Source extract:
The women’s health movement is still fighting for rights that were promised to them by past feminist movements. Those rights are slowly being taken away by intolerant government officials who are giving away women’s bodily integrity to male dominated government. The power of women’s health, bodies and ability to plan for their future is diminishing, but the fight must go on!
The resistance to fight the attack on women’s health is just as fierce as it was in the past. Using media and social networking as a viable tool, the feminist community can put pressure on state legislators to halt decisions that undermine women’s healthcare. “…The women’s health movement is not widely known,” which is true when speaking in context to its historical representation. I sure didn’t know about the “Cooperative Jane Collective” group and their extraordinary commitment to assisting women in abortion services and their hands-on journey to learning and educating women on their bodies. Additionally, organizations like Planned Parenthood and educating books such as Our Bodies, Ourselves, make it easy for women to be empowered by learning about their bodies. The latter are widely known sources that are the offspring of the women’s health movement. So although the history of how it all began is not widely known by everyone, everyone has a piece of that history within their everyday lives.
My name is Mariam Chardiwall and I am a junior at Hunter College. This is my first Honors class as well as the first blog and twitter account I have created, which comes to show that there is a first time for everything! I am a feminist and I have found this out while taking my first Women and Gender Studies class two years ago at HunterCollege. It’s not like I never heard the term “feminist” before, but I did not know of the wholesome meaning behind it. Understanding the gendered world that we live in through feminist epistemology is an empowering process that I am going through.

Study questions:
**A.** List every first that the writer of the blog post says they are having or have had.
**B.** Answer these questions using the blog post:
(i) Who does it say women's bodily integrity is being given away to?
(ii) What does it say the feminist community can use as a viable tool to put pressure on state legislators?
(iii) What year is the writer in at Hunter College?
**C.** Continue the blog post from its last sentence.
The entries that come next have no connection to the blog post.

Data excerpts:
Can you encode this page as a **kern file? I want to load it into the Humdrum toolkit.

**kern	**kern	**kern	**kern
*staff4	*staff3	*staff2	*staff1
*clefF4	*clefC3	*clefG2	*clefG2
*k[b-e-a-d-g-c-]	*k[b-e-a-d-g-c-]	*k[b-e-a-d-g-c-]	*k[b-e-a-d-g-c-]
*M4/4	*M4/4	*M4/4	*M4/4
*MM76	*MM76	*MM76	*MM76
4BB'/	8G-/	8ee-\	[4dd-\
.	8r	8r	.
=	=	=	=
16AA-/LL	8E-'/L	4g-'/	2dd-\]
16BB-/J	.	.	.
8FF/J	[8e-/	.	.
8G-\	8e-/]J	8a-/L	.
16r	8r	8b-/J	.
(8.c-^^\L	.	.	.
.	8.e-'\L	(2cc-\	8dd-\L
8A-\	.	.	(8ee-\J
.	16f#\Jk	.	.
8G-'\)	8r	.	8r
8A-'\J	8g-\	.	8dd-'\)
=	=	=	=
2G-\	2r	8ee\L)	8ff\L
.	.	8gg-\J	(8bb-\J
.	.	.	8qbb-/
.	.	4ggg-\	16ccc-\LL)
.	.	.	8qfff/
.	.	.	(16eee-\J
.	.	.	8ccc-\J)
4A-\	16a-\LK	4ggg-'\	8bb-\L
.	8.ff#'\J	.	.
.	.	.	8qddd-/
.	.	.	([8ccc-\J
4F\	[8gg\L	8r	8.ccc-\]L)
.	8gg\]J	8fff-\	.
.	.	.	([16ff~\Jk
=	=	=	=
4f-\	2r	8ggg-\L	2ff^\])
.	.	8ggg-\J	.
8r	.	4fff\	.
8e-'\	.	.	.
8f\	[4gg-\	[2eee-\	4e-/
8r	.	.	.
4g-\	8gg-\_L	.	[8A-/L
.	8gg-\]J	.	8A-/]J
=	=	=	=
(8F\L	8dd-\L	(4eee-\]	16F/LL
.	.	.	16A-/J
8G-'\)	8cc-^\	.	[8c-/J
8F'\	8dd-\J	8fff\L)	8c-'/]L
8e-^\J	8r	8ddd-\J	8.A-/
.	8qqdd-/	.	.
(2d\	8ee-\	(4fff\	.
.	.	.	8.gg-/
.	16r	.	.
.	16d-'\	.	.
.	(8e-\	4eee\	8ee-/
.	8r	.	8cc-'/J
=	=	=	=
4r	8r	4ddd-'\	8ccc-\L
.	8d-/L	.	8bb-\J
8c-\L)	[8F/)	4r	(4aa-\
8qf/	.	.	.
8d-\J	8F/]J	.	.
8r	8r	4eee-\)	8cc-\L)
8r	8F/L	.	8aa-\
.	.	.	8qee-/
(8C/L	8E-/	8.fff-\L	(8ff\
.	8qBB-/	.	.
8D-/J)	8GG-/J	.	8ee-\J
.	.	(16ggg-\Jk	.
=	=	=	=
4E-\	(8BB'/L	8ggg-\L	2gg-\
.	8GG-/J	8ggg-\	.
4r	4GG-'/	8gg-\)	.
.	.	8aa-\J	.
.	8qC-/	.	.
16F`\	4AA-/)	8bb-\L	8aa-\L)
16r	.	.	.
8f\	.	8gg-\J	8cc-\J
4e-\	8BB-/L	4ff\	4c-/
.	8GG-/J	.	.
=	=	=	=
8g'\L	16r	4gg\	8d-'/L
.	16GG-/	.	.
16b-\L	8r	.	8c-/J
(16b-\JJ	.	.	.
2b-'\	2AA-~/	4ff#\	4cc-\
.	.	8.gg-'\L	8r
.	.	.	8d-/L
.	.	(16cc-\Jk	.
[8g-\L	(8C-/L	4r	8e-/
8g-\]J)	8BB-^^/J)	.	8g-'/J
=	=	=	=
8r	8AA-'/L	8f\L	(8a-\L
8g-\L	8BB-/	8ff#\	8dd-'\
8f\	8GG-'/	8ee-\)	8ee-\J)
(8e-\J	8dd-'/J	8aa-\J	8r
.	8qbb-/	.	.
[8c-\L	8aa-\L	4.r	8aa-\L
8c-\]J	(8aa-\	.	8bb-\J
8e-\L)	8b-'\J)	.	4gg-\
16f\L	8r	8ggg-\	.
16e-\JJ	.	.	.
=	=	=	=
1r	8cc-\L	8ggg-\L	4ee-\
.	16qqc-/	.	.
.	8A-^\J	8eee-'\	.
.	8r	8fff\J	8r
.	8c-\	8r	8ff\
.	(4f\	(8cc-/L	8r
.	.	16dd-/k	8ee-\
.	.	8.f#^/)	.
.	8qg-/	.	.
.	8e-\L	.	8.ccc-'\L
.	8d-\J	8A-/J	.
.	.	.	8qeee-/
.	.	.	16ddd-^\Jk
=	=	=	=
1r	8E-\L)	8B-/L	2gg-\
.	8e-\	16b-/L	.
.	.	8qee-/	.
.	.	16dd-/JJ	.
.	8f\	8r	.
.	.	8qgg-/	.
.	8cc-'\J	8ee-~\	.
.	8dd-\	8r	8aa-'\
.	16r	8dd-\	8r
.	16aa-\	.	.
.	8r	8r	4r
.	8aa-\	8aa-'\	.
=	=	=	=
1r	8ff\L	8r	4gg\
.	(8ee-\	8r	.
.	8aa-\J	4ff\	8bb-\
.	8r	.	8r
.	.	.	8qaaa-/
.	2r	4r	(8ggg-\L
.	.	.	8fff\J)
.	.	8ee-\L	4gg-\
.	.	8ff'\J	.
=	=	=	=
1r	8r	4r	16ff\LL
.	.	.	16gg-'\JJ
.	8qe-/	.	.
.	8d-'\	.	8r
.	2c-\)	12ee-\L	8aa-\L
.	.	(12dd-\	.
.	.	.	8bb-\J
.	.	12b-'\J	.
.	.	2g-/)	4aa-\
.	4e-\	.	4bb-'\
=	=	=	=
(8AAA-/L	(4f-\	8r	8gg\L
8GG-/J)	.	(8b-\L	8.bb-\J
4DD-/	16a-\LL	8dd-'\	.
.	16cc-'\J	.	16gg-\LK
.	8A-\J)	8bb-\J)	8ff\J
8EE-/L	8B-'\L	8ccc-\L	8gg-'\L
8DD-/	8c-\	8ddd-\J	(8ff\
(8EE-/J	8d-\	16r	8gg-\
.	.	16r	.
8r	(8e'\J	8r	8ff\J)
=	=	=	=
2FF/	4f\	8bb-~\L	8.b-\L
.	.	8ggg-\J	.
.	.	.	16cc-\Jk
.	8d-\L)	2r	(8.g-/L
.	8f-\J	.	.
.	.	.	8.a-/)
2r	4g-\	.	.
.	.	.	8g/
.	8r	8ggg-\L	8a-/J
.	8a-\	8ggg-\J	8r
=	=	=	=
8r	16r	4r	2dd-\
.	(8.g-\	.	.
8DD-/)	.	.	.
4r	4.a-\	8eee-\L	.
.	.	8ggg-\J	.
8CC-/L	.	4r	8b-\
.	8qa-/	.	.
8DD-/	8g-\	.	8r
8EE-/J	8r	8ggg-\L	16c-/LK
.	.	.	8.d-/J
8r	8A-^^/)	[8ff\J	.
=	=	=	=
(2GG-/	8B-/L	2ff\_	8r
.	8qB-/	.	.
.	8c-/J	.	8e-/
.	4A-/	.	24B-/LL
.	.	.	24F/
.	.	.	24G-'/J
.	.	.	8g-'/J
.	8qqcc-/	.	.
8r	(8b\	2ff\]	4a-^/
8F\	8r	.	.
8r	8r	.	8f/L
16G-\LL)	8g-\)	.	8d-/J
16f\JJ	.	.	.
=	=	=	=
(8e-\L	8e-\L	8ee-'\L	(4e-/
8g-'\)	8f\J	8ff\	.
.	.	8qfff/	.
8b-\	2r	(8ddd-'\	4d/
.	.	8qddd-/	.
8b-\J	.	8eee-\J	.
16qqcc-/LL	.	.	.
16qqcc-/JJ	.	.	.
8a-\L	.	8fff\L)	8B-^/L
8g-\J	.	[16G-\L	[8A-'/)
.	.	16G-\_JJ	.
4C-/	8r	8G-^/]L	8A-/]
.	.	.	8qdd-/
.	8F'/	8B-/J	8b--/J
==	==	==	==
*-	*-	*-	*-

Answers for each item:
**A.**
first Honors class
first blog
first twitter account
first Women and Gender Studies class

**B.**
(i) Male dominated government.
(ii) Media and social networking.
(iii) The writer is a junior.

**C.**
I have created this blog for my “Feminism: New Media and Health” class and will be exploring aspects of women’s health from a Bottom-up knowledge approach, which does not rely on patriarchal discourse prevalent in the media and other sources of information. Understanding women’s health is not about analyzing if women are eating from all the major food groups of the food pyramid (which was established by Kellogg’s and other major food industries). As Professor Daniels stated in class, it is about the “…ways in which being a woman can be harmful to your health…”
Having unfolded the objective of this blog, I am excited to carry on with the “new media” aspect of this class as well interacting with the work of my peers. Although I enjoy reading much more than writing, this class will help me expand on the burst of thoughts I have while reading.